The cases of which I have heard reveal devastating personal tragedies. For example, there was a case in which a woman left an unhappy marriage. Her husband tried to get their child put into an orphanage. There have been long legal wranglings, and she still does not have her get. Another case involved a husband who left a 26-year marriage soon after the death of one of the children. He subsequently tried to blackmail the father of his wife for large sums of money.
A further case involved a woman who, at a young age, married a man who became aggressive. For example, he brought the garage door down on her head. He would not give her a get. His attitude was that if he could not have her, no one else could. There was also the case of a very young woman with young children who moved from Stamford Hill to Hendon to escape the violent husband who had abused her and the children. After six years of difficult and protracted negotiations, she succeeded in obtaining her get last year. Another case involved a woman whose husband deserted her when she was eight and a half months pregnant. She had to sell her flat and move, with the baby, into a rented room to pay him off in return for the get.
The Bill will provide a real remedy for real women such as these, because it will rectify the serious anomaly in English law that creates that extremely undesirable state of affairs. Under English law, a
marriage between two persons professing the Jewish religion according to the usage of the Jews
that has been solemnised on the authority of a superintendent registrar's certificate is recognised as a civil marriage, but a civil divorce may take place without a Jewish divorce having been given. That results in a so-called limping marriage, in which the parties are free to remarry under civil law, but not under religious law.
That is why the Jewish community has now sought the assistance of civil law, in the form of a provision that a judge should have the discretionary power to withhold the grant of a civil divorce until a Jewish divorce has been given.
The Bill would enable the court to require the dissolution of a religious marriage before granting a civil divorce.
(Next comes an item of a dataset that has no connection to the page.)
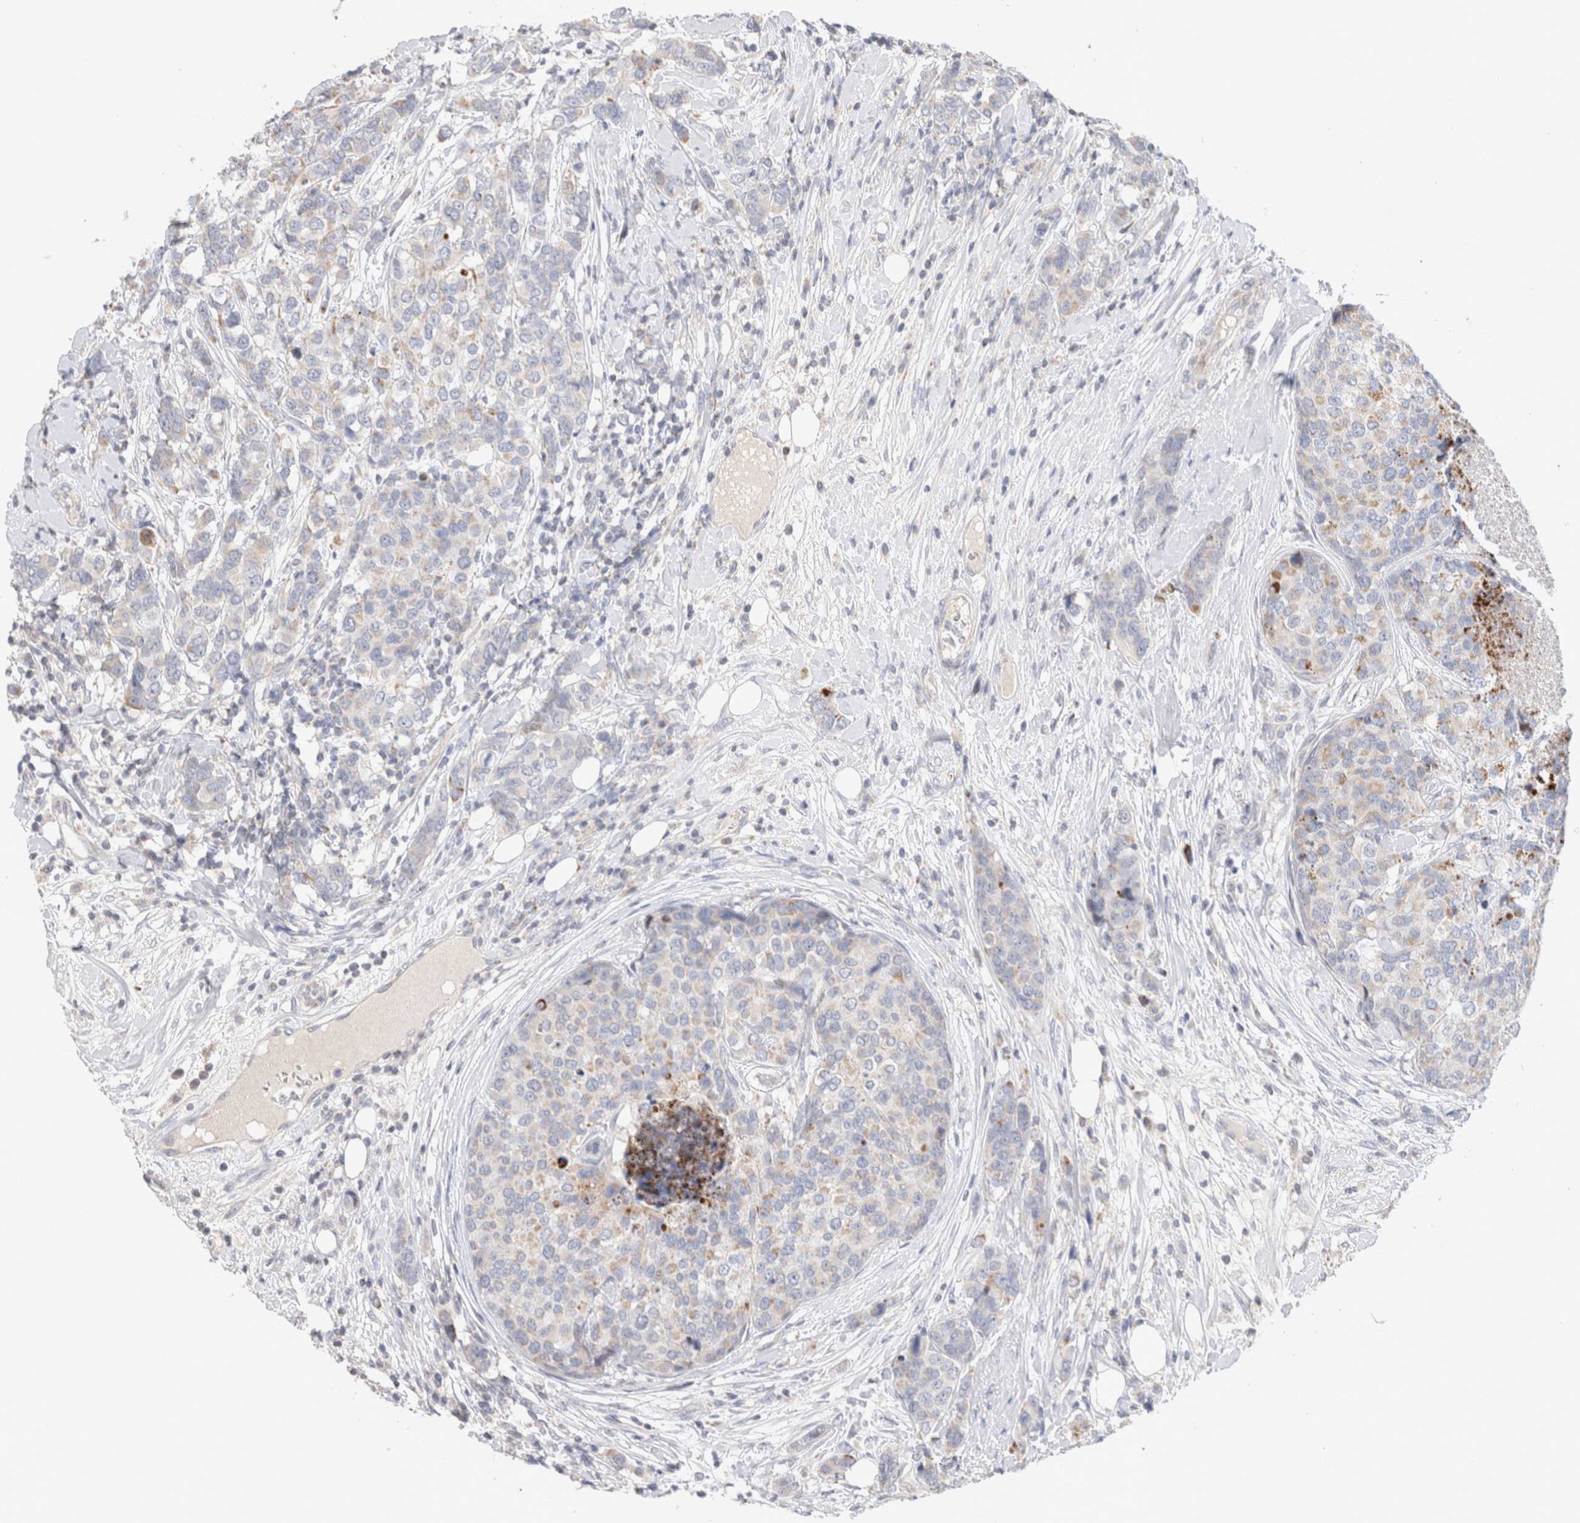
{"staining": {"intensity": "weak", "quantity": "25%-75%", "location": "cytoplasmic/membranous"}, "tissue": "breast cancer", "cell_type": "Tumor cells", "image_type": "cancer", "snomed": [{"axis": "morphology", "description": "Lobular carcinoma"}, {"axis": "topography", "description": "Breast"}], "caption": "The micrograph exhibits staining of lobular carcinoma (breast), revealing weak cytoplasmic/membranous protein expression (brown color) within tumor cells.", "gene": "CHADL", "patient": {"sex": "female", "age": 59}}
That would provide a lever with which pressure could be brought to bear on the husband to agree to a get. In cases in which it would be unjust for him not to do so, he would not be granted a civil divorce—which would normally be sufficient for his purposes—without agreeing to the religious divorce that his wife needed to avoid the stigma that I have described.
Such provisions have been enacted in our own law, although they have not been brought into force for the reasons to which I referred, and similar ones are already part of Canadian, South African and New York state law and are under consideration in Scotland. They would not resolve all cases, but would resolve many—namely, those in which the husband wishes to remarry and thus needs a civil divorce.
It is important to understand that the Jewish community is seeking the assistance of civil law not to solve a religious problem, but, first, to end the anomaly whereby a Jewish marriage is also a civil marriage, although a civil divorce may be unaccompanied by a Jewish divorce; and, secondly, to seek the assistance of the civil courts to bring a couple to a Jewish court, which itself would undertake to resolve the dispute, allowing both parties to remarry according to their religious convictions. The Bill would also empower the Lord Chancellor to extend its provisions by order to other faiths, so it could also provide relief in similar cases within, for example, the Islamic community.
My Bill has the support of all synagogue bodies in Anglo-Jewry, orthodox and progressive, as well as the Chief Rabbi, the Board of Deputies and the agunot campaign. I hope that it also has the support of the House.